Mary had a little lamb, its fleece was white as snow
And everywhere that Mary went the lamb was sure to go.
Throughout her life it dogged her steps, that lamb it was a pain;
It followed her each day to school and followed her home again.
It followed her to the bedroom, it followed her to the loo.
She wrapped its eyes in tissue so it couldn’t watch her poo.
It even followed her into the shower (an over-the-bath-type doofer)
Though it did have its advantages: she used it instead of a loofah!
It followed her to the Youth Club where she soon lost all her mates.
She never had a boyfriend because it followed her on dates.
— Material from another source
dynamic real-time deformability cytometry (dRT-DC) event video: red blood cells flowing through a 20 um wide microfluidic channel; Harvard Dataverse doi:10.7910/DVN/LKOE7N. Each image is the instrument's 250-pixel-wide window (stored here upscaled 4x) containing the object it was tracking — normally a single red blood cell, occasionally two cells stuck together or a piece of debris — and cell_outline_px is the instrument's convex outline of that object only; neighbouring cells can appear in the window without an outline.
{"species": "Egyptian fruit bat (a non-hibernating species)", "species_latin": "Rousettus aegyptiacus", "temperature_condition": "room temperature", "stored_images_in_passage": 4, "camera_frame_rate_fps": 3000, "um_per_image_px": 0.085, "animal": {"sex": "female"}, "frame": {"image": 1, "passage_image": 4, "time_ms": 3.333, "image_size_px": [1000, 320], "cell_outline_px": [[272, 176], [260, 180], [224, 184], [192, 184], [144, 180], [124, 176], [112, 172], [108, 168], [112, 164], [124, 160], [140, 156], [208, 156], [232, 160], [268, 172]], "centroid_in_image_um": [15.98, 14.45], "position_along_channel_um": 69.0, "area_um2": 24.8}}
It followed her when she went to work, it followed her on vacation.
She hadn’t a clue why it did it. There was no explanation.
She consulted a psychotherapist. He said, “I don’t understand fully.
I know about Pavlov’s dogs and such but not about anything woolly.”
He said, “I feel a bit sheepish. I can’t offer the poor thing healing.”
Mary exploded, “Sheepish!” she said, “How do you think I’m feeling?!”
“But let’s look on the bright side – I suppose I’m benefiting;
“I’ve no mates, no bloke, no job, no life – but I’m bloody good at knitting!”
So she set herself up in business; took over the Woolies brand
Manufactured everything knitted, the best in all the land.
She dominated in jumpers, she cornered the market in cardies.
Soon she became the talk of the town; got invited to all the best parties.
And trotting along behind Mary (begowned in her little black dress)
Came her trusty, ovine friend of old, the secret of her success.
Mary won the Queen’s Award – it was enough to make her weep.
The Queen met Mary at the Palace gates; her corgis greeted the sheep.
“Ooh look,” said the Queen to Mary, “Our pets are getting frisky.”
Mary smiled politely – though she knew in her mind it was risky.
Her sheep, you see, had a dodgy heart from having lived so long
But there wasn’t a thing that Mary could do – she had to wait round for her gong.
So all day long at the Palace the creature did gambol and frolic and leap
But Mary could tell it was not very well – it truly was a sick sheep
But there with the corgis on Buck Palace lawn she decided to let her sheep play.
“This is its finest hour,” she thought, “Every sheep must have its day.”
As they drove away from the Palace that night in the taxi that Mary had hired,
The sheep gave a start, clutched at its heart, gave one last bleat and expired.
Finally free of her woolly-fleeced pet, Mary mourned and grieved of course.
But she saved a packet on funeral costs – she just bought a jar of mint sauce!